Provided passage »
Content starts

[sdiy] Re: Linear detuning !

[Simon Brouwer]

Hi Karl,

At 02:31 3-8-2005, you wrote:
>Hi simon
>--- simon.oo.o at xs4all.nl skrev:
>
> > Hi Karl,
> >
> > karl dalen zei:
> > > Here we go.
> > >
> > > Now, if  we add a tiny DC voltage to Iref
> > > summing point we offset the VCO what if we
> > > use the Expo CV voltage as the offset voltage?
> > >
> > > Constant multiplication of a varying linear voltage! Ugh!
> >
> > Linear detuning means that the frequency is increased by a constant
> > amount, for example, instead of 100 Hz or 5000 Hz you want 100.1 or 5000.1
> > Hz.
>
>Yes i know, i was just one of my "fun" ideas!

It would be fun if it worked...

>Lets expand the wicked idea, we have two inputs to
>the NPN expo, B1 and B2, apply positive voltage V1
>to B2 and frequency increases apply V1 voltage
>to B1 and frequncy decreases. If we match the input
>resistors R1,R2 but let one of the divider resistors
>become a pot, we can under compensate the expo.

Content ends

Things to do »
a. In the linear detuning thread, rewrite the paragraph beginning "Linear detuning means that" as one shorter sentence, keeping its definition and both numeric examples.
b. List every frequency value given in hertz in the linear detuning thread.
c. Write what comes next in the linear detuning thread, starting after its last sentence.

Input data »
Content starts

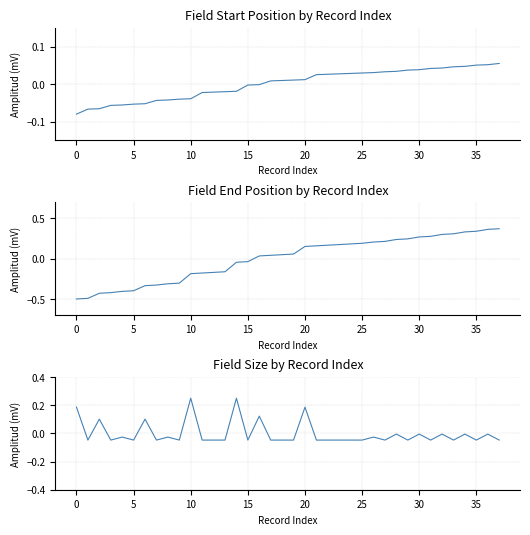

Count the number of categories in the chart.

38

Content ends
Content starts

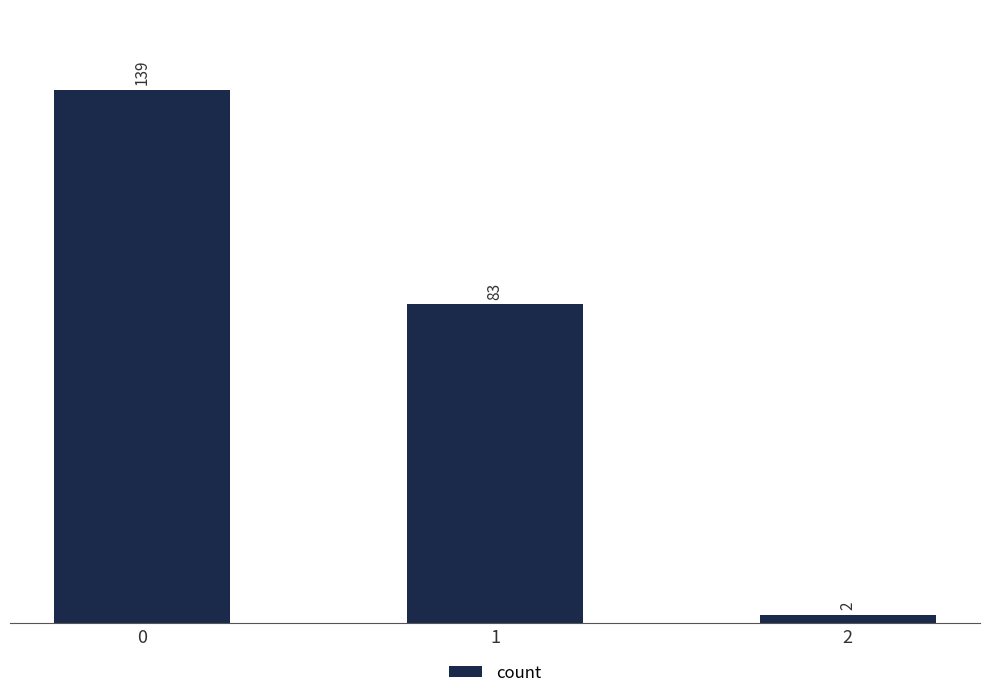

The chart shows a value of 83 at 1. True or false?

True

Content ends

Set of answers »
a. Linear detuning raises the frequency by a fixed amount, so 100 Hz becomes 100.1 Hz and 5000 Hz becomes 5000.1 Hz.

b.
- 100 Hz
- 5000 Hz
- 100.1 Hz
- 5000.1 Hz

c.
>
>As the V1 increases on B2 the voltage on B1 also increases
>wich counteract the V1 voltage on B2 but if we make this "same"
>voltage a fraction of V1 on B1 , a varying constant of the beat
>over octaves then beat would stay constant!
>(or close to).
>
>However impedance on B1 might be wicked but not as a
>sensitive matter as on B2.
>
>The idea are, create a "scale voltage that equals the beat you want!
>Ie, 1.000V scale on B2, and 0,002V scale on B1 automatically
>logs to constant beat over octaves if trimmed carefully!

So let me get this straight, instead of connecting the second base of the 
dual transistor pair to ground, you want to apply a fraction of the control 
voltage to it.

Your example would result in a scale of 0.998 V/octave. Relative to 
1V/octave you can have zero beating at one frequency, then one octave up 
you have a frequency difference of 0.002 octave.

If the frequency difference is zero at one frequency and nonzero at 
another, then it is obviously not constant...


Vriendelijke groet,
Simon Brouwer.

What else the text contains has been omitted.